> [Set task]: Copy out all the records below, swapping every "developed" for "edited" and leaving everything else unchanged.

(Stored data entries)
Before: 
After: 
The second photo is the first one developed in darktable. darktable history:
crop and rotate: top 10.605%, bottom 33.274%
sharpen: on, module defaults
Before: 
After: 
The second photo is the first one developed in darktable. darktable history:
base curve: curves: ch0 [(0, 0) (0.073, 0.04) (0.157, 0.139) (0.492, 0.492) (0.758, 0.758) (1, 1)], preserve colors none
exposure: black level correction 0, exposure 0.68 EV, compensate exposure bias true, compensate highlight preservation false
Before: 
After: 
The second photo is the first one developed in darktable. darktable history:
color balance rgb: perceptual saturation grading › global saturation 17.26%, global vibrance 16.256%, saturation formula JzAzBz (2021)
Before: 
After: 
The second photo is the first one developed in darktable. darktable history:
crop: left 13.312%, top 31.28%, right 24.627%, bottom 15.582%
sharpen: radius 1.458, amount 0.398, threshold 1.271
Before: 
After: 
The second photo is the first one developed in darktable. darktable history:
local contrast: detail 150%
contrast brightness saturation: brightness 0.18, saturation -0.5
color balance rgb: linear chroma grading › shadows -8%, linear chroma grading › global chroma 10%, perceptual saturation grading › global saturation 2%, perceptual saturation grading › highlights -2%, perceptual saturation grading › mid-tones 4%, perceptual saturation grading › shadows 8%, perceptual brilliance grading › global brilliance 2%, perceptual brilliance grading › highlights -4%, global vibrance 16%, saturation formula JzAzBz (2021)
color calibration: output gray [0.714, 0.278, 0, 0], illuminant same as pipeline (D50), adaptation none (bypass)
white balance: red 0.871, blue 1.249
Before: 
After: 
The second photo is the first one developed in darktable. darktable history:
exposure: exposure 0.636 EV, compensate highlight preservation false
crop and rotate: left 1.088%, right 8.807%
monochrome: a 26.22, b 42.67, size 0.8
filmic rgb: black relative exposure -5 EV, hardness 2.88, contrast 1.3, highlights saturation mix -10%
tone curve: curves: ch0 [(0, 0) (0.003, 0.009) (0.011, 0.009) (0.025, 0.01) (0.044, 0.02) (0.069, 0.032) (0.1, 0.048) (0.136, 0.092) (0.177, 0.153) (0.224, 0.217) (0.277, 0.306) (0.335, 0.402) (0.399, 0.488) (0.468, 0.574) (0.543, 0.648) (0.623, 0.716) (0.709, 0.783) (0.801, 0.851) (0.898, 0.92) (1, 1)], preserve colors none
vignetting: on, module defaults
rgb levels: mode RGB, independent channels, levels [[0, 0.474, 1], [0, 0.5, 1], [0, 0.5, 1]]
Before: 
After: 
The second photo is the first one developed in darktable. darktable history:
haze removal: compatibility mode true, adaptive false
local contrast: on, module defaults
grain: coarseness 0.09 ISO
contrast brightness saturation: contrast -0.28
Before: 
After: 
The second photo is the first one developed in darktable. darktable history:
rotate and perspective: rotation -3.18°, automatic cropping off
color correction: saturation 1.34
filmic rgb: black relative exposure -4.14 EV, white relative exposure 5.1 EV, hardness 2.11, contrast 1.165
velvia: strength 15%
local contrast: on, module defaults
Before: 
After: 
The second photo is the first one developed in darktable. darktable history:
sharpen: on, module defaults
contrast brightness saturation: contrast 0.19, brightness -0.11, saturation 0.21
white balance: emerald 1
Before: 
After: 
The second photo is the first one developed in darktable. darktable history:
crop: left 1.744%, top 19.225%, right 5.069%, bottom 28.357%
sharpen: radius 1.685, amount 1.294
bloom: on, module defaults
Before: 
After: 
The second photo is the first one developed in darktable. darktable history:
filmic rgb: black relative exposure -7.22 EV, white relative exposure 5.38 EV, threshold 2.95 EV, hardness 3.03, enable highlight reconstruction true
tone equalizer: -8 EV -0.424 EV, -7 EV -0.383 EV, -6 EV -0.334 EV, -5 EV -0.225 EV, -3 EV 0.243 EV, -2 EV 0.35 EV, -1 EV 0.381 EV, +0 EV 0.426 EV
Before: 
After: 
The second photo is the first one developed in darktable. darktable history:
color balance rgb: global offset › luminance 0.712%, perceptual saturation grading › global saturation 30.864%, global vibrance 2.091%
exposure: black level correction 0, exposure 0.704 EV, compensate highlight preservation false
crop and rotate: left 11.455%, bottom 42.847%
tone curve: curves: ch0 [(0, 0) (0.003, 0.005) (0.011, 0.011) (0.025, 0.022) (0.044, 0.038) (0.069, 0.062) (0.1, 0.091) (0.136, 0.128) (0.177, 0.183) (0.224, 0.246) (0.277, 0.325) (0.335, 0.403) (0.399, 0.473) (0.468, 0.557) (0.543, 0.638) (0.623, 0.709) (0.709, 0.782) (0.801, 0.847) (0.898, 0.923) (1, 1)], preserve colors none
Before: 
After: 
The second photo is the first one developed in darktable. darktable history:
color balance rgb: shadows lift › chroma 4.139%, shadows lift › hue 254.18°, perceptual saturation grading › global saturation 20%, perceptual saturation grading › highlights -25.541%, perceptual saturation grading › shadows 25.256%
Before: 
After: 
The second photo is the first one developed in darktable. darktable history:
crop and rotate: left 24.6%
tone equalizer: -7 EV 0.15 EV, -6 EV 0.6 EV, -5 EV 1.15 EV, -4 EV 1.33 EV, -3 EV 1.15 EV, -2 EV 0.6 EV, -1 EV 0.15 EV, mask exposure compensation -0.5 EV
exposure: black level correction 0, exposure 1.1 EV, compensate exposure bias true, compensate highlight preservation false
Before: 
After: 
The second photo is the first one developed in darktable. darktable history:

> [Response below]:
Before: 
After: 
The second photo is the first one edited in darktable. darktable history:
crop and rotate: top 10.605%, bottom 33.274%
sharpen: on, module defaults
Before: 
After: 
The second photo is the first one edited in darktable. darktable history:
base curve: curves: ch0 [(0, 0) (0.073, 0.04) (0.157, 0.139) (0.492, 0.492) (0.758, 0.758) (1, 1)], preserve colors none
exposure: black level correction 0, exposure 0.68 EV, compensate exposure bias true, compensate highlight preservation false
Before: 
After: 
The second photo is the first one edited in darktable. darktable history:
color balance rgb: perceptual saturation grading › global saturation 17.26%, global vibrance 16.256%, saturation formula JzAzBz (2021)
Before: 
After: 
The second photo is the first one edited in darktable. darktable history:
crop: left 13.312%, top 31.28%, right 24.627%, bottom 15.582%
sharpen: radius 1.458, amount 0.398, threshold 1.271
Before: 
After: 
The second photo is the first one edited in darktable. darktable history:
local contrast: detail 150%
contrast brightness saturation: brightness 0.18, saturation -0.5
color balance rgb: linear chroma grading › shadows -8%, linear chroma grading › global chroma 10%, perceptual saturation grading › global saturation 2%, perceptual saturation grading › highlights -2%, perceptual saturation grading › mid-tones 4%, perceptual saturation grading › shadows 8%, perceptual brilliance grading › global brilliance 2%, perceptual brilliance grading › highlights -4%, global vibrance 16%, saturation formula JzAzBz (2021)
color calibration: output gray [0.714, 0.278, 0, 0], illuminant same as pipeline (D50), adaptation none (bypass)
white balance: red 0.871, blue 1.249
Before: 
After: 
The second photo is the first one edited in darktable. darktable history:
exposure: exposure 0.636 EV, compensate highlight preservation false
crop and rotate: left 1.088%, right 8.807%
monochrome: a 26.22, b 42.67, size 0.8
filmic rgb: black relative exposure -5 EV, hardness 2.88, contrast 1.3, highlights saturation mix -10%
tone curve: curves: ch0 [(0, 0) (0.003, 0.009) (0.011, 0.009) (0.025, 0.01) (0.044, 0.02) (0.069, 0.032) (0.1, 0.048) (0.136, 0.092) (0.177, 0.153) (0.224, 0.217) (0.277, 0.306) (0.335, 0.402) (0.399, 0.488) (0.468, 0.574) (0.543, 0.648) (0.623, 0.716) (0.709, 0.783) (0.801, 0.851) (0.898, 0.92) (1, 1)], preserve colors none
vignetting: on, module defaults
rgb levels: mode RGB, independent channels, levels [[0, 0.474, 1], [0, 0.5, 1], [0, 0.5, 1]]
Before: 
After: 
The second photo is the first one edited in darktable. darktable history:
haze removal: compatibility mode true, adaptive false
local contrast: on, module defaults
grain: coarseness 0.09 ISO
contrast brightness saturation: contrast -0.28
Before: 
After: 
The second photo is the first one edited in darktable. darktable history:
rotate and perspective: rotation -3.18°, automatic cropping off
color correction: saturation 1.34
filmic rgb: black relative exposure -4.14 EV, white relative exposure 5.1 EV, hardness 2.11, contrast 1.165
velvia: strength 15%
local contrast: on, module defaults
Before: 
After: 
The second photo is the first one edited in darktable. darktable history:
sharpen: on, module defaults
contrast brightness saturation: contrast 0.19, brightness -0.11, saturation 0.21
white balance: emerald 1
Before: 
After: 
The second photo is the first one edited in darktable. darktable history:
crop: left 1.744%, top 19.225%, right 5.069%, bottom 28.357%
sharpen: radius 1.685, amount 1.294
bloom: on, module defaults
Before: 
After: 
The second photo is the first one edited in darktable. darktable history:
filmic rgb: black relative exposure -7.22 EV, white relative exposure 5.38 EV, threshold 2.95 EV, hardness 3.03, enable highlight reconstruction true
tone equalizer: -8 EV -0.424 EV, -7 EV -0.383 EV, -6 EV -0.334 EV, -5 EV -0.225 EV, -3 EV 0.243 EV, -2 EV 0.35 EV, -1 EV 0.381 EV, +0 EV 0.426 EV
Before: 
After: 
The second photo is the first one edited in darktable. darktable history:
color balance rgb: global offset › luminance 0.712%, perceptual saturation grading › global saturation 30.864%, global vibrance 2.091%
exposure: black level correction 0, exposure 0.704 EV, compensate highlight preservation false
crop and rotate: left 11.455%, bottom 42.847%
tone curve: curves: ch0 [(0, 0) (0.003, 0.005) (0.011, 0.011) (0.025, 0.022) (0.044, 0.038) (0.069, 0.062) (0.1, 0.091) (0.136, 0.128) (0.177, 0.183) (0.224, 0.246) (0.277, 0.325) (0.335, 0.403) (0.399, 0.473) (0.468, 0.557) (0.543, 0.638) (0.623, 0.709) (0.709, 0.782) (0.801, 0.847) (0.898, 0.923) (1, 1)], preserve colors none
Before: 
After: 
The second photo is the first one edited in darktable. darktable history:
color balance rgb: shadows lift › chroma 4.139%, shadows lift › hue 254.18°, perceptual saturation grading › global saturation 20%, perceptual saturation grading › highlights -25.541%, perceptual saturation grading › shadows 25.256%
Before: 
After: 
The second photo is the first one edited in darktable. darktable history:
crop and rotate: left 24.6%
tone equalizer: -7 EV 0.15 EV, -6 EV 0.6 EV, -5 EV 1.15 EV, -4 EV 1.33 EV, -3 EV 1.15 EV, -2 EV 0.6 EV, -1 EV 0.15 EV, mask exposure compensation -0.5 EV
exposure: black level correction 0, exposure 1.1 EV, compensate exposure bias true, compensate highlight preservation false
Before: 
After: 
The second photo is the first one edited in darktable. darktable history:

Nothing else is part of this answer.